Starmer s'excuse pour la nomination controversée de Mandelson
Le Premier ministre britannique Keir Starmer a présenté ses excuses devant la Chambre des communes lundi, confronté à une polémique croissante concernant la nomination de Peter Mandelson comme ambassadeur aux États-Unis. Cette décision a été vivement critiquée en raison des liens avérés de Mandelson avec le pédocriminel Jeffrey Epstein, décédé en prison en 2019.
Une erreur de jugement reconnue publiquement
Devant les députés, Keir Starmer a admis avoir commis une erreur en choisissant Peter Mandelson pour ce poste diplomatique crucial. « Au cœur de tout cela, il y a aussi une erreur de jugement de ma part. Je n’aurais pas dû nommer Peter Mandelson. J’assume la responsabilité de cette décision, et je présente à nouveau mes excuses aux victimes de Jeffrey Epstein », a déclaré le dirigeant travailliste.
Cette déclaration intervient alors que Starmer est fragilisé depuis plusieurs mois par cette affaire. Il avait initialement nommé Mandelson ambassadeur à Washington avant de le limoger en septembre dernier, l'accusant d'avoir « menti de manière répétée » sur l'étendue de ses relations avec Epstein.
Les zones d'ombre de la procédure d'habilitation
L'affaire a pris une nouvelle dimension jeudi lorsque le journal The Guardian a révélé que le ministère des Affaires étrangères avait accordé une habilitation de sécurité à Peter Mandelson en janvier 2025, malgré un avis défavorable du service chargé de vérifier ses antécédents. Keir Starmer affirme ne pas avoir été informé de cet avis négatif avant mardi dernier.

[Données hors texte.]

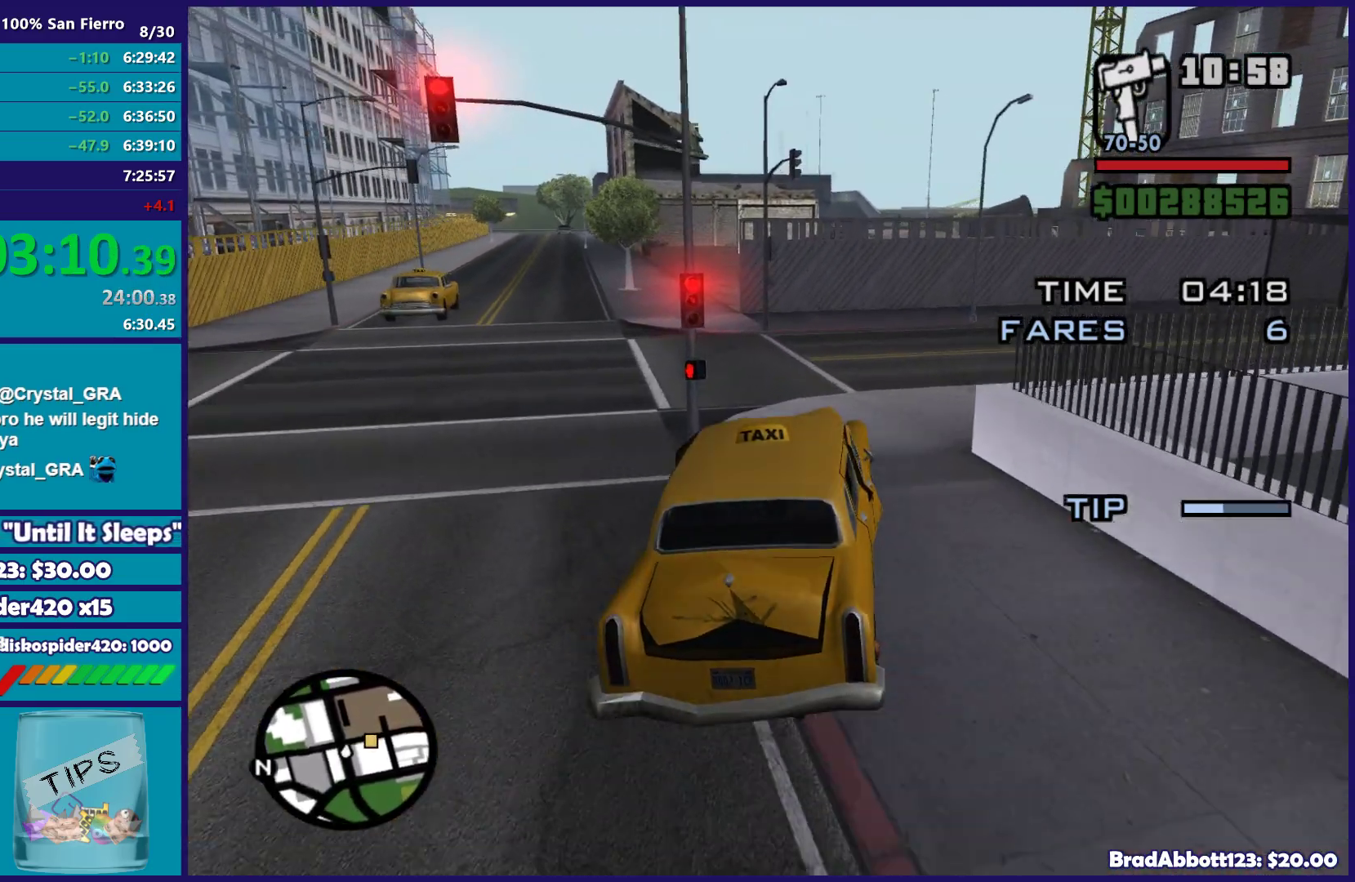
{"buttons": ["R2"], "left_stick": "right", "right_stick": "right", "button_events": [[33, "R2", "down"], [167, "R2", "up"], [500, "R2", "down"]]}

« Si j’avais su, avant que Peter Mandelson ne prenne ses fonctions, que l’avis du service chargé des vérifications était de refuser l’habilitation de sécurité, je n’aurais pas donné suite à cette nomination », a assuré le Premier ministre. Il a jugé « inacceptable » et « impardonnable » d'avoir été laissé dans l'ignorance.
Pressions politiques et appels à la démission
La cheffe du parti conservateur, Kemi Badenoch, a déclaré que « Downing Street a reconnu que le Premier ministre avait involontairement induit la Chambre des communes en erreur ». Comme d'autres dirigeants de l'opposition, elle a appelé à la démission de Keir Starmer, arrivé au pouvoir en juillet 2024 avec une large majorité.
Le chef du gouvernement reproche aux services du ministère des Affaires étrangères d'avoir autorisé la nomination malgré l'avis défavorable. Quelques heures après les révélations du Guardian, Starmer a limogé le plus haut fonctionnaire à la tête des services diplomatiques, Olly Robbins, qui pourra donner sa version des faits mardi devant une commission parlementaire.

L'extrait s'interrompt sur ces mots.